#### What is needed:
Only the lines below starting at the one that contains "Muchos stakeholders toman" and ending at the one that contains "E.g. Diagrama UML" are to be reproduced, exactly and with both ends kept.
-=-=-=-=-
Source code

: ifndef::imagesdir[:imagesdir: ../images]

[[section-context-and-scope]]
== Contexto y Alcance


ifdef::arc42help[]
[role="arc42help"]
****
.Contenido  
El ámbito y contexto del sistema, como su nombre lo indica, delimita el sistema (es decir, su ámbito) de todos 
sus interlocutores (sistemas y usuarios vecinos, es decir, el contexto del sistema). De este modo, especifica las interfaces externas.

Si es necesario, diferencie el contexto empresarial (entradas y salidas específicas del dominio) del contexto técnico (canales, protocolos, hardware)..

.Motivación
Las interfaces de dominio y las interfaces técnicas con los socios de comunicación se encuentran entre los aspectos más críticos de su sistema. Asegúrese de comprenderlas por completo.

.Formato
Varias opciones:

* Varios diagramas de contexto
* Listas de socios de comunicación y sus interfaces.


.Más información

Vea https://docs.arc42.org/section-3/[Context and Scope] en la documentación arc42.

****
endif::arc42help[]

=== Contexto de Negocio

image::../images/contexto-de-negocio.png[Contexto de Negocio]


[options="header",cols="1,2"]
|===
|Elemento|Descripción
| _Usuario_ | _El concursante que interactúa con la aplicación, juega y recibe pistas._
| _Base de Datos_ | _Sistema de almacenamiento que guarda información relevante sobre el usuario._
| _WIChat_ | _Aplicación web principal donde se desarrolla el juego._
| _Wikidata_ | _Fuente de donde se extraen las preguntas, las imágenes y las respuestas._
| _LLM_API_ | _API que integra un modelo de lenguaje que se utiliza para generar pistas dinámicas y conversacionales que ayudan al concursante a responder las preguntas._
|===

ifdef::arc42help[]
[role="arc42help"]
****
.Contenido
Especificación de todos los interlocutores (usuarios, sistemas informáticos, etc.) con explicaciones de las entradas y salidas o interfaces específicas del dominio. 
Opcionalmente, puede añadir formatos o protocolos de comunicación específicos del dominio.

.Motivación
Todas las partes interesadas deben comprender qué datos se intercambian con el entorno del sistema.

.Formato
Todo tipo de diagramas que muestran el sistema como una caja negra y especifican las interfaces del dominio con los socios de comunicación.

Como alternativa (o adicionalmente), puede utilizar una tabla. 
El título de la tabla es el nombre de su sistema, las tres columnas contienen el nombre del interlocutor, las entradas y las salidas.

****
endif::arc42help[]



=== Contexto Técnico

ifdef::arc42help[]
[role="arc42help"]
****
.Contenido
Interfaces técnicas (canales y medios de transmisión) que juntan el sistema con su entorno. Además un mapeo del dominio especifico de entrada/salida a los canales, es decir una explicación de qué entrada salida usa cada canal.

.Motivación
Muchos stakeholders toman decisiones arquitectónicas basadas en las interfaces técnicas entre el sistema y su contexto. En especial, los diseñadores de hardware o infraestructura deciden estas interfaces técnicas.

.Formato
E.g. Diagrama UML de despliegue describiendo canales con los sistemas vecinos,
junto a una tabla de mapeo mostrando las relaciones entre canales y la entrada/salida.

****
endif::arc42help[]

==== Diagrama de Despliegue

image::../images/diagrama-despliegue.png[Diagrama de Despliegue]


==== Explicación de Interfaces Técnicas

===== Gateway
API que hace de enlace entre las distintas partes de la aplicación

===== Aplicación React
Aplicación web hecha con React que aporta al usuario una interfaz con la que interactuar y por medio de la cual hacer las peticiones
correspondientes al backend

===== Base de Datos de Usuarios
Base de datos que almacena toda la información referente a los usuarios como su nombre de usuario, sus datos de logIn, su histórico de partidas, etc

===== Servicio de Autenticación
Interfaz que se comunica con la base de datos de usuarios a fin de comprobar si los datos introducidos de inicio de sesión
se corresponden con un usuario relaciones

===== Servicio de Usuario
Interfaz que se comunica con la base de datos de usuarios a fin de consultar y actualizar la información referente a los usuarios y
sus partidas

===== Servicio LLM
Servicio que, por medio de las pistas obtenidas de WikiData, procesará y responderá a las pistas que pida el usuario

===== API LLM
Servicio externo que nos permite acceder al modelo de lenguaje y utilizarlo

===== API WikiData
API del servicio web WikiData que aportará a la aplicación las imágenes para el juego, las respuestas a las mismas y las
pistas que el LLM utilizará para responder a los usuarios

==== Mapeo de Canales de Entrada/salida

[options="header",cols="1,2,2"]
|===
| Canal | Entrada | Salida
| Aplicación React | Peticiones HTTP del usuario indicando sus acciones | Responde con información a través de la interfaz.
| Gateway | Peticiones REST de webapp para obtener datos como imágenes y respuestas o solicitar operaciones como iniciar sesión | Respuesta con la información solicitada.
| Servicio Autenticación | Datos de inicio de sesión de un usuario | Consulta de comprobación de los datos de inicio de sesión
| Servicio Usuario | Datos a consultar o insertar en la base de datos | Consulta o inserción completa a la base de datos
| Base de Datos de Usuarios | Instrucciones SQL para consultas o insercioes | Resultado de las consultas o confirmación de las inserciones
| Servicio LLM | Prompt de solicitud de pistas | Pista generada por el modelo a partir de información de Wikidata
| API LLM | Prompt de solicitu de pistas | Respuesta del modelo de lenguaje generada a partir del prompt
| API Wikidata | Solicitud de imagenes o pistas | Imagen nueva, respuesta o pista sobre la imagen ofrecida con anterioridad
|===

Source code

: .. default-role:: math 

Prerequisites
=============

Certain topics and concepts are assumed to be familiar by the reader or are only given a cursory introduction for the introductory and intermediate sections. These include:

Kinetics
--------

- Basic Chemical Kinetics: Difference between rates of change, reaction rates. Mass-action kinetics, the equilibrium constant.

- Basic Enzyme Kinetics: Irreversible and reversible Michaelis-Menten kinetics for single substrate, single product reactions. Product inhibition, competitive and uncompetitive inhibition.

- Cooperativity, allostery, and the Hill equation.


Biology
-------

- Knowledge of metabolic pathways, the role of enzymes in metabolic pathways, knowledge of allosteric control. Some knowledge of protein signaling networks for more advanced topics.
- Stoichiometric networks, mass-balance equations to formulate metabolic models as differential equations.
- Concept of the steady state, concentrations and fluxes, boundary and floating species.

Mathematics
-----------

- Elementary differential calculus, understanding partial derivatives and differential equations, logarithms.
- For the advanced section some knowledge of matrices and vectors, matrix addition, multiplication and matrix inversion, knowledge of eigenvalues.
-=-=-=-=-
#### Response area:
Muchos stakeholders toman decisiones arquitectónicas basadas en las interfaces técnicas entre el sistema y su contexto. En especial, los diseñadores de hardware o infraestructura deciden estas interfaces técnicas.

.Formato
E.g. Diagrama UML de despliegue describiendo canales con los sistemas vecinos,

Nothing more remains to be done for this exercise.